**The task**. Check each line of the entries below for the word "middle", and copy the lines that have it.

**Records**.

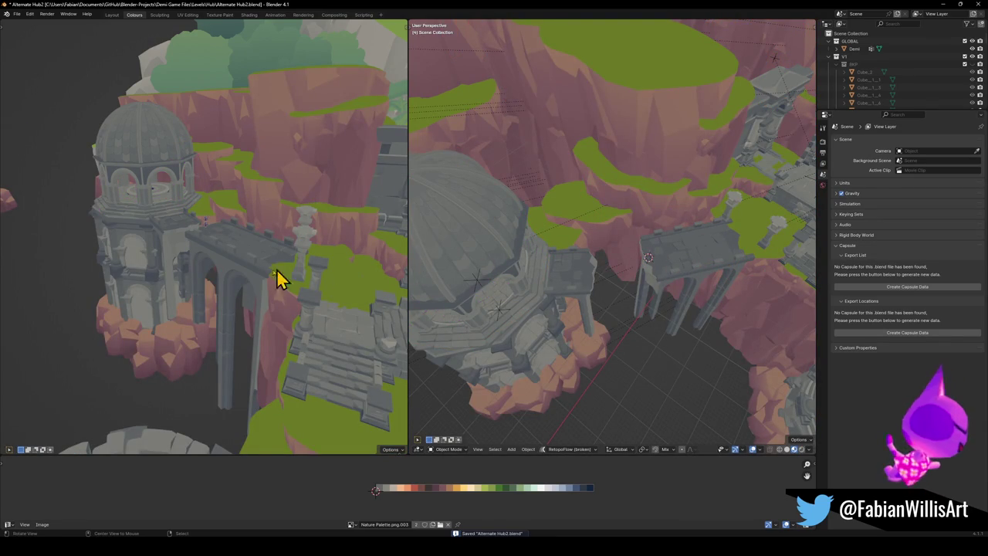
# - Inspect the tower, grassy courtyard and arched bridge, then select rock Cube.063 at the tower base
pyautogui.moveTo(263, 303)
pyautogui.mouseDown(button='middle')
pyautogui.moveTo(286, 291)
pyautogui.moveTo(293, 303)
pyautogui.mouseUp(button='middle')
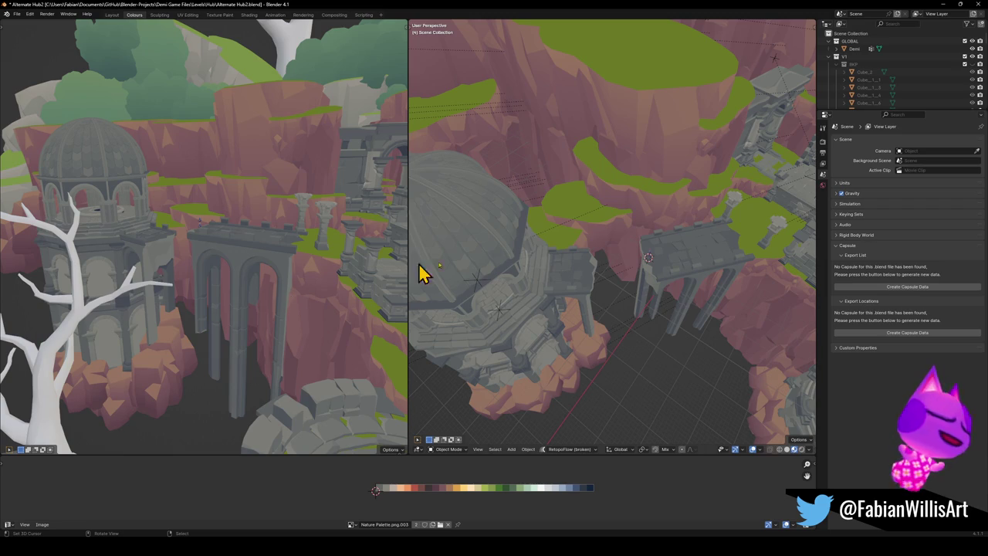
pyautogui.scroll(5, 760, 179)
pyautogui.scroll(5, 739, 216)
pyautogui.scroll(5, 746, 216)
pyautogui.moveTo(609, 265)
pyautogui.mouseDown(button='middle')
pyautogui.moveTo(637, 239)
pyautogui.moveTo(624, 288)
pyautogui.mouseUp(button='middle')
pyautogui.scroll(5, 638, 247)
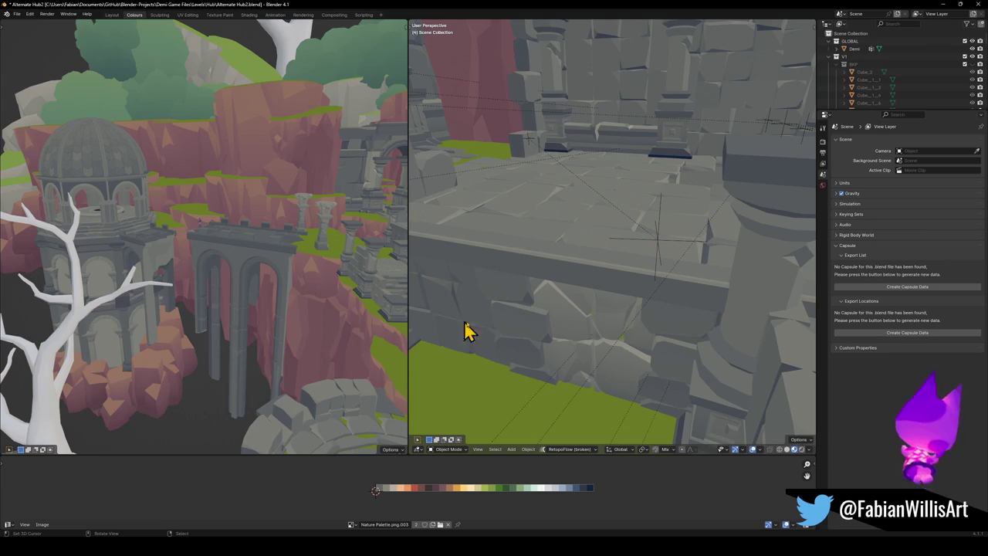
pyautogui.moveTo(562, 301); pyautogui.dragTo(607, 294, button='middle')
pyautogui.scroll(-3, 607, 294)
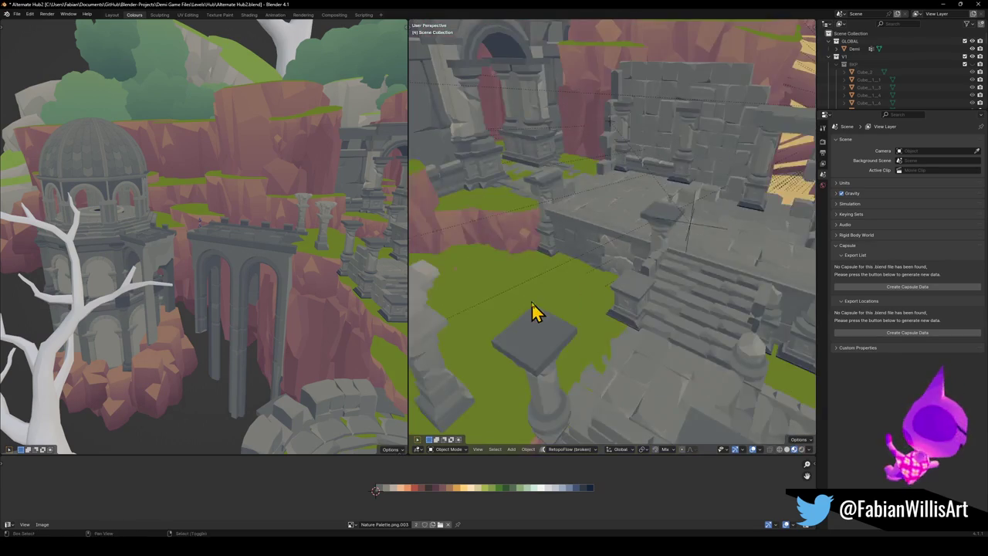
pyautogui.moveTo(536, 313); pyautogui.dragTo(606, 314, button='middle')
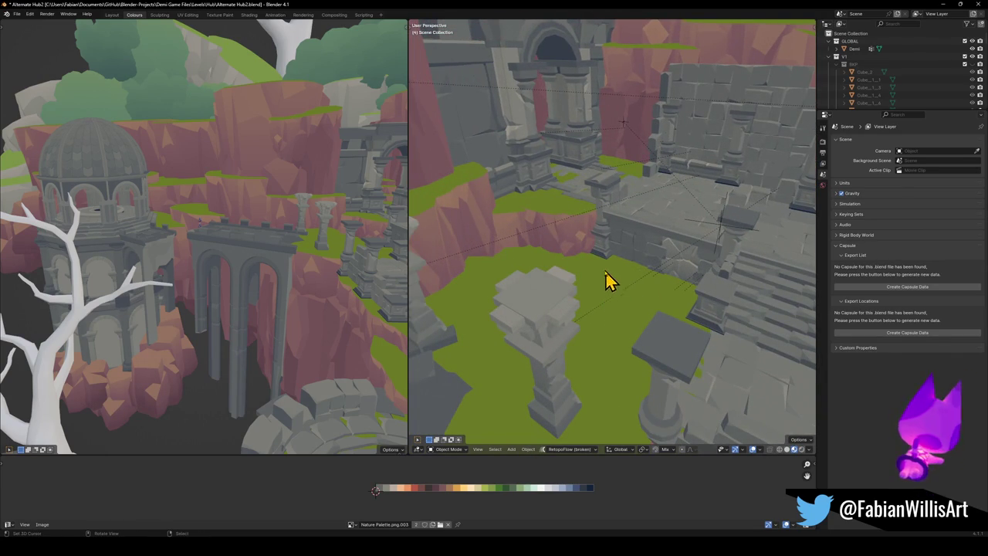
pyautogui.scroll(-3, 611, 301)
pyautogui.moveTo(545, 278)
pyautogui.keyDown('shift'); pyautogui.mouseDown(button='middle')
pyautogui.moveTo(634, 255)
pyautogui.moveTo(503, 280)
pyautogui.moveTo(540, 348)
pyautogui.mouseUp(button='middle'); pyautogui.keyUp('shift')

**Output of the exercise**.
pyautogui.mouseDown(button='middle')
pyautogui.mouseUp(button='middle')
pyautogui.mouseDown(button='middle')
pyautogui.mouseUp(button='middle')
pyautogui.moveTo(562, 301); pyautogui.dragTo(607, 294, button='middle')
pyautogui.moveTo(536, 313); pyautogui.dragTo(606, 314, button='middle')
pyautogui.keyDown('shift'); pyautogui.mouseDown(button='middle')
pyautogui.mouseUp(button='middle'); pyautogui.keyUp('shift')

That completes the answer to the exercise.